**WORK TO COMPLETE**
The listing is to be reproduced exactly, excluding its pictures.

**EXERCISE INPUTS**
++++++

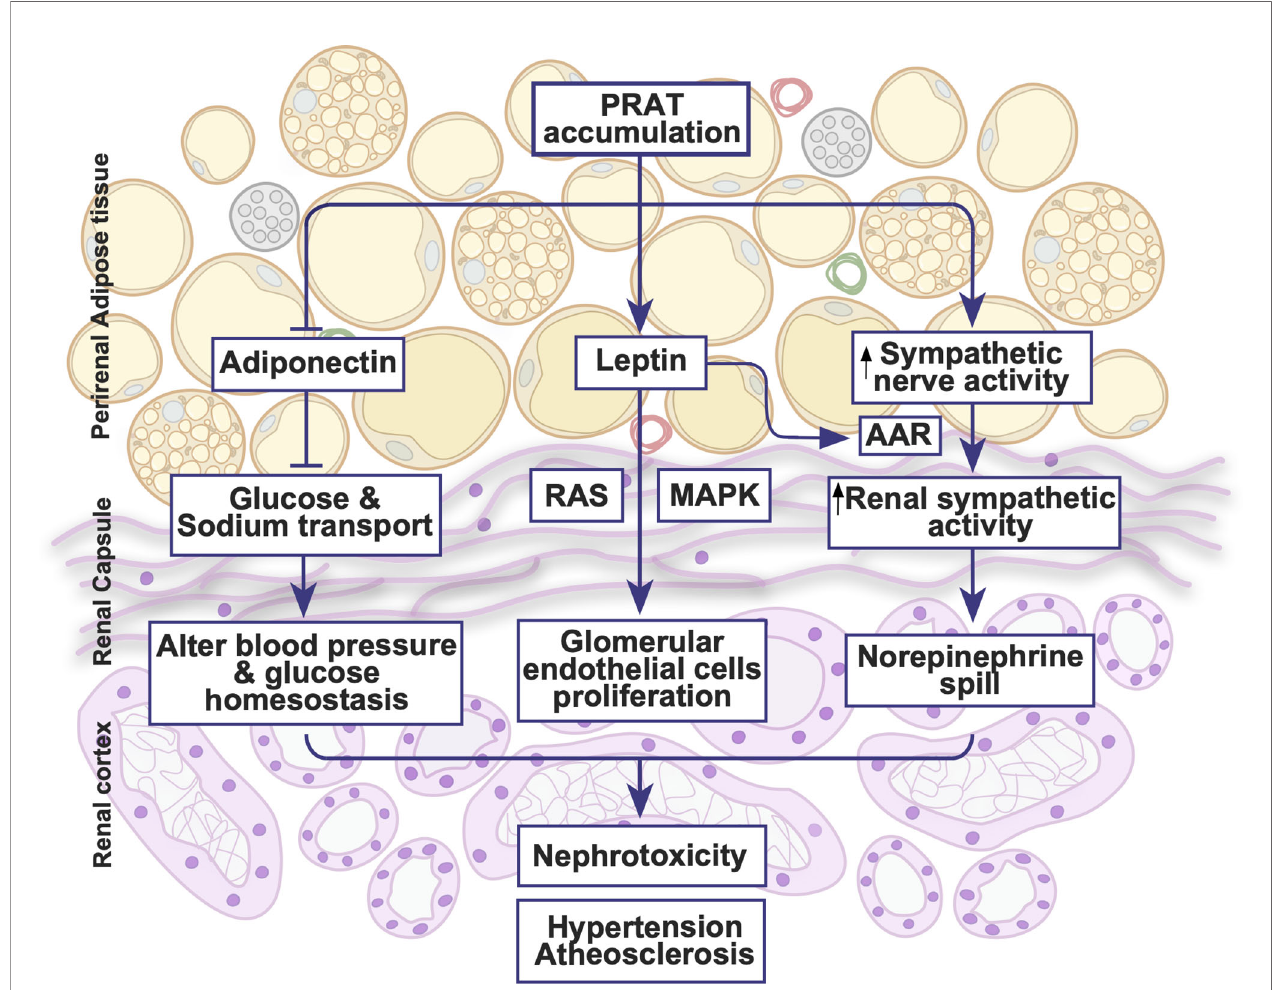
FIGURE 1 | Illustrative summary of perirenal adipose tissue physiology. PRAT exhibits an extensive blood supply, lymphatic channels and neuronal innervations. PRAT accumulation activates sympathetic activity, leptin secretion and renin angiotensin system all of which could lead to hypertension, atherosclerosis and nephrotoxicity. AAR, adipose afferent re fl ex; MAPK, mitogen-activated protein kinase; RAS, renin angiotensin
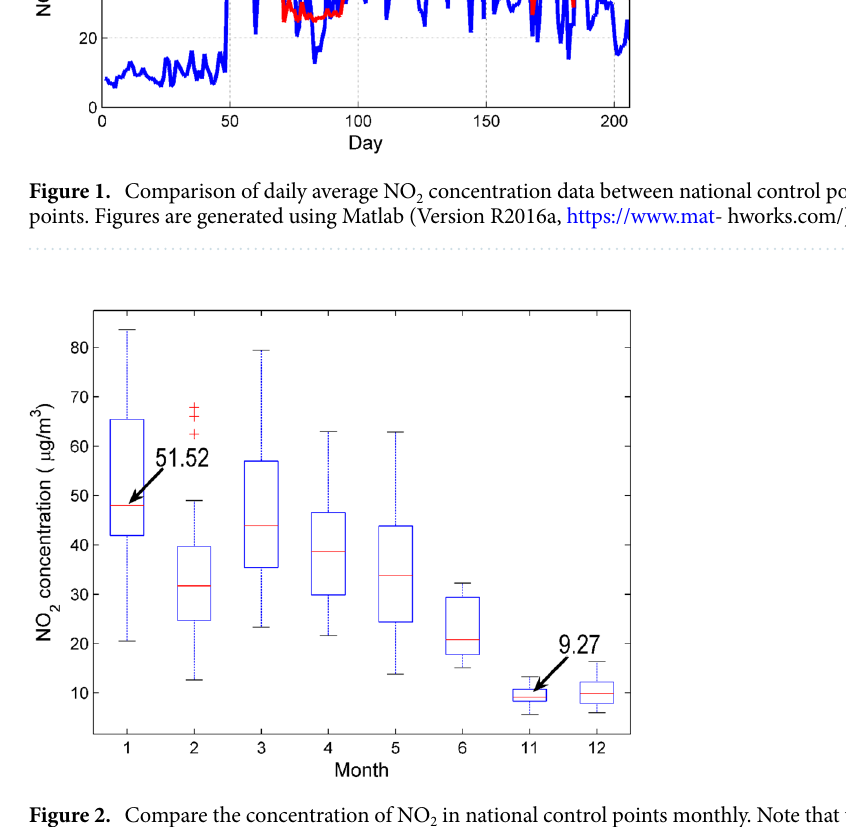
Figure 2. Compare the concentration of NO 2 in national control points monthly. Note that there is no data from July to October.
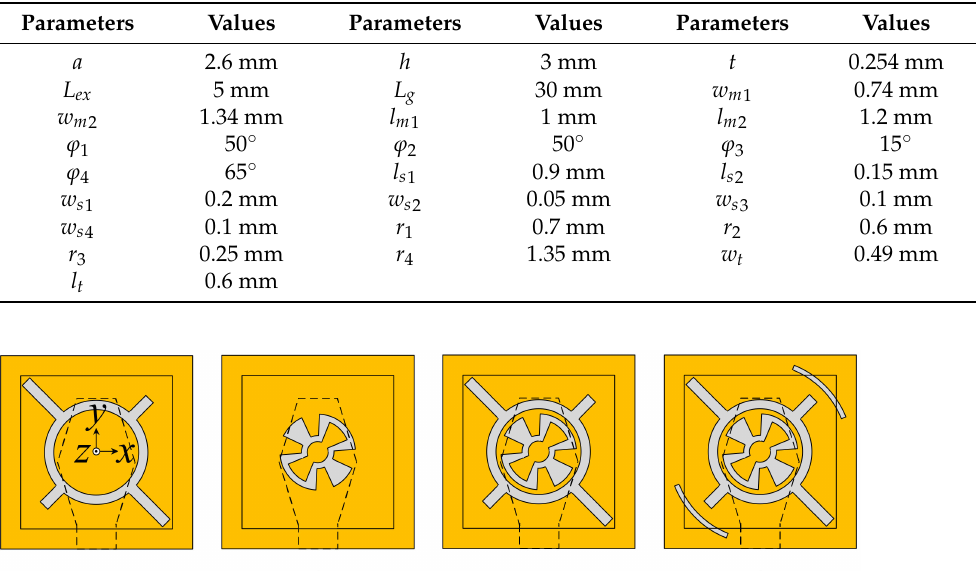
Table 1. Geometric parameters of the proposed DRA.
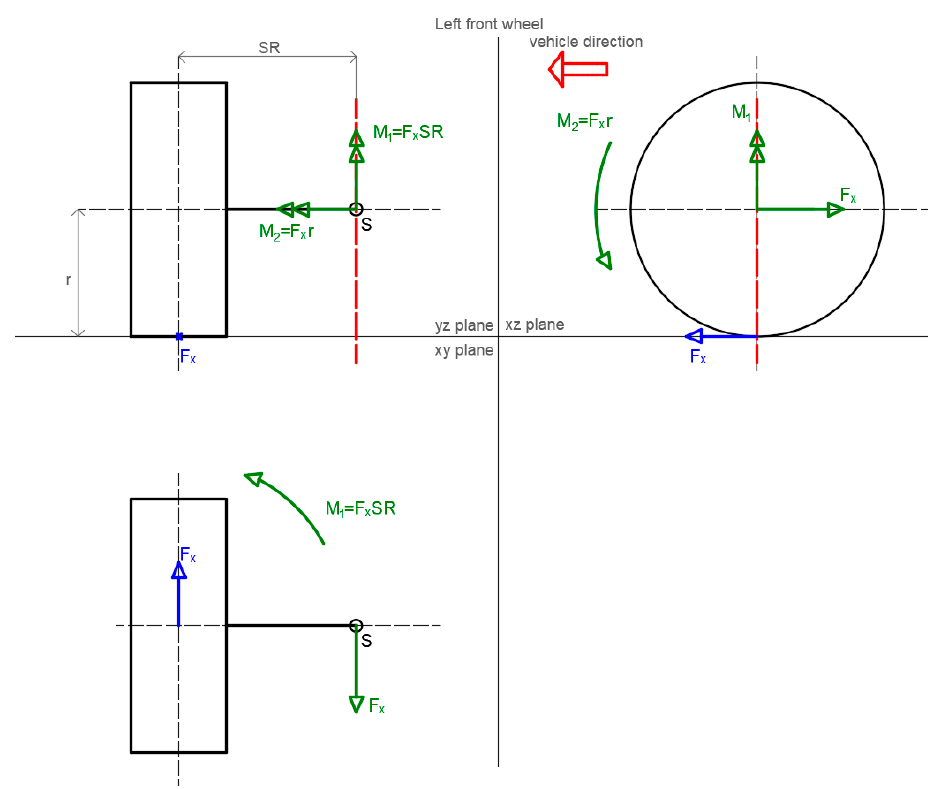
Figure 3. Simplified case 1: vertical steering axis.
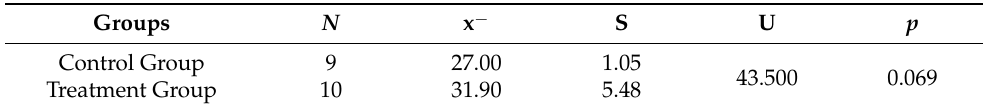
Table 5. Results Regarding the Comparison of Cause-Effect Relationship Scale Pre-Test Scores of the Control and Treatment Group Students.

++++++

**RESPONSE**
FIGURE 1 | Illustrative summary of perirenal adipose tissue physiology. PRAT exhibits an extensive blood supply, lymphatic channels and neuronal innervations. PRAT accumulation activates sympathetic activity, leptin secretion and renin angiotensin system all of which could lead to hypertension, atherosclerosis and nephrotoxicity. AAR, adipose afferent re fl ex; MAPK, mitogen-activated protein kinase; RAS, renin angiotensin
Figure 2. Compare the concentration of NO 2 in national control points monthly. Note that there is no data from July to October.
Table 1. Geometric parameters of the proposed DRA.
Figure 3. Simplified case 1: vertical steering axis.
Table 5. Results Regarding the Comparison of Cause-Effect Relationship Scale Pre-Test Scores of the Control and Treatment Group Students.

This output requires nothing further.